Besides the primary accused Usman Mirza, the four co-accused who have been sent to jail for life-term included Hafiz Ataur Rehman, Adaras Qayyum Butt, Mohib Bangash and Farhan Shaheen.

Two accused Umar Bilal and Rehan Hassan Mughal have been acquitted over insufficient evidence.

In January this year, the case had taken a dramatic turn leading to a public outrage when the woman complainant presented before the court and told she was not interested in the proceedings to go further.

She, in fact, retracted her statement against the accused telling the trial court that she did not even know the guys and saw them for the first time in a police station.

She further told the court that the investigation officer (IO) had taken her thumb impressions on blank papers.

State becomes party

After the woman complainant’s back-tracking the state had to step in and become a party.

There was a public outrage when the news that the victim was backing out appeared in the media and the general perception was that the poor victims had done so because of the influence of the accused.

On this, the government had to step in and Parliamentary Secretary for Law Maleeka Bokhari assured that the state would take up the case as it had “irrefutable video and forensic evidence on record.”

“The video of Usman Mirza (primary accused) has been verified by the Pakistan Science Foundation, and we have photogrammetry (pertaining to the technique for making measurements through photographs) evidence,” she had said in a statement.

The court has also ordered the convicts to pay a fine of Rs200,000 (Dh4,045) each.

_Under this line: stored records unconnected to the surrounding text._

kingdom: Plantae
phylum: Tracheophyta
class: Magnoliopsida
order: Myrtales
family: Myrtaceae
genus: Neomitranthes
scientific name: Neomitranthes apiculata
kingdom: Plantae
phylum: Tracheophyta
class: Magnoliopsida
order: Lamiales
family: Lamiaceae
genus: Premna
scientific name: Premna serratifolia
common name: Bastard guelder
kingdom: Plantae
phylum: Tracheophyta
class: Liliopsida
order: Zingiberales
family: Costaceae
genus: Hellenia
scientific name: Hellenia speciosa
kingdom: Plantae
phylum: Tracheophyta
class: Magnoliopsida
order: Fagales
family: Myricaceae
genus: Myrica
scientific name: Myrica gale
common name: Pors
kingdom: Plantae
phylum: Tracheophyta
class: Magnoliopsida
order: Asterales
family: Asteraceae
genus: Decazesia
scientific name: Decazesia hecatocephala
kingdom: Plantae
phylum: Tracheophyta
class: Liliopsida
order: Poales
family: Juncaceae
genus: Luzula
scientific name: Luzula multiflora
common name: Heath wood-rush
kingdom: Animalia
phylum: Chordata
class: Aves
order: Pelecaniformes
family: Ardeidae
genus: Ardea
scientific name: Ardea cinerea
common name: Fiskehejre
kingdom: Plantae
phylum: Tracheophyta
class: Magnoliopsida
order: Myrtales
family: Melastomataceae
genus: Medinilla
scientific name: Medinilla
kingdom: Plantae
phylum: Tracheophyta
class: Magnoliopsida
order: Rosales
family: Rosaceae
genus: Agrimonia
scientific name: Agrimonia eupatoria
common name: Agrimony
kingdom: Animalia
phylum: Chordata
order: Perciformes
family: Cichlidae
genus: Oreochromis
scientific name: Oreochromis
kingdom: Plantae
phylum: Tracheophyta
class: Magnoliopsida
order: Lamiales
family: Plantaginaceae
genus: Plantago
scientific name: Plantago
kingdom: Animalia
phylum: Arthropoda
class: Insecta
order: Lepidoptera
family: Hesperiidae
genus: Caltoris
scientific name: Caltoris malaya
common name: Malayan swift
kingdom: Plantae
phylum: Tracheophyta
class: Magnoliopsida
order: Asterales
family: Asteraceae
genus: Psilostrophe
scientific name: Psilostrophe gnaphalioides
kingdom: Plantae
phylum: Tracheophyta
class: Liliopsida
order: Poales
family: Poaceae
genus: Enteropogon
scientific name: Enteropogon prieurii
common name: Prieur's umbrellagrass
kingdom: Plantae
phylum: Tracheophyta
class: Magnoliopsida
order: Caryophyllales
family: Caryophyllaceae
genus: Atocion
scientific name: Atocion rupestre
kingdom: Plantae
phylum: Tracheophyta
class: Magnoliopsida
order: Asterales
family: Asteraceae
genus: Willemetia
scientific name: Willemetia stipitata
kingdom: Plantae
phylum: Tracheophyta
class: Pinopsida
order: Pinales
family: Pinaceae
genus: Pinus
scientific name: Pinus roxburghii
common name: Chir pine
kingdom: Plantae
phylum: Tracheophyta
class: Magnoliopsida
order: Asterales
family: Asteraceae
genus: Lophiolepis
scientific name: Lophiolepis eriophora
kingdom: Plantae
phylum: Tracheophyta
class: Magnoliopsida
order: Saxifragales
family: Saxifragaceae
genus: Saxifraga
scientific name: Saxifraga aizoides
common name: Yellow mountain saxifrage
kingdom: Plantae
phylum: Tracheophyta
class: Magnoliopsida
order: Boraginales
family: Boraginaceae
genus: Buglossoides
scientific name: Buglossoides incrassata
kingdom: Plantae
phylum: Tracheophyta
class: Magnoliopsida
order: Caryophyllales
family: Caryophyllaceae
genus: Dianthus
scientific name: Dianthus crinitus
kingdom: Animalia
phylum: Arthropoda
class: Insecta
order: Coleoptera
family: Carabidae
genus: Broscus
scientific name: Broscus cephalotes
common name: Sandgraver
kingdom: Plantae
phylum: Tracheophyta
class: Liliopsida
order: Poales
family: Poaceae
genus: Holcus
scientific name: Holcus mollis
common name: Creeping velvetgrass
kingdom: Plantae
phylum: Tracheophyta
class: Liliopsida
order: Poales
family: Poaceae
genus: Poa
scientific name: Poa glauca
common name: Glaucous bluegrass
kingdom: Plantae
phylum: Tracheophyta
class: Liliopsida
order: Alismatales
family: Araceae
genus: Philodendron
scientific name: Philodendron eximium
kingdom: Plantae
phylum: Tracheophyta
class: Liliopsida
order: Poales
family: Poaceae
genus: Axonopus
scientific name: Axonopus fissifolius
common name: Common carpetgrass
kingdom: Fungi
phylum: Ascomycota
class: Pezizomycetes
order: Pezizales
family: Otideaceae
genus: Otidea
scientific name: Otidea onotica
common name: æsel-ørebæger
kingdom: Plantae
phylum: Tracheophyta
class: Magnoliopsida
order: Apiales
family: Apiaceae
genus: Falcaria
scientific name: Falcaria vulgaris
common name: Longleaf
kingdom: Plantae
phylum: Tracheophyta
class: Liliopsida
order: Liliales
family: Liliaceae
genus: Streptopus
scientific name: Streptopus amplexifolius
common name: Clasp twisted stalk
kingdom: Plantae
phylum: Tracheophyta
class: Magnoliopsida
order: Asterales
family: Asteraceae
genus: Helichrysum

In case of non-payment, they would undergo six months of simple imprisonment.

They have also been sentenced to seven years in prison for criminal intimidation and three years for intending to insult the modesty of a woman.

This is the first such case of criminal nature in which a sentence has been passed on the basis of irrefutable video evidence.

After the verdict was announced, Pakistan’s Information Minister Fawad Chaudhry took to social media and welcomed the judgment.

This is a positive development that modern technology is being used to identify and convict the accused and would help the courts to announce similar verdicts in Sialkot lynching of the Sri Lankan national and other cases, said Chaudhry in his post on social media.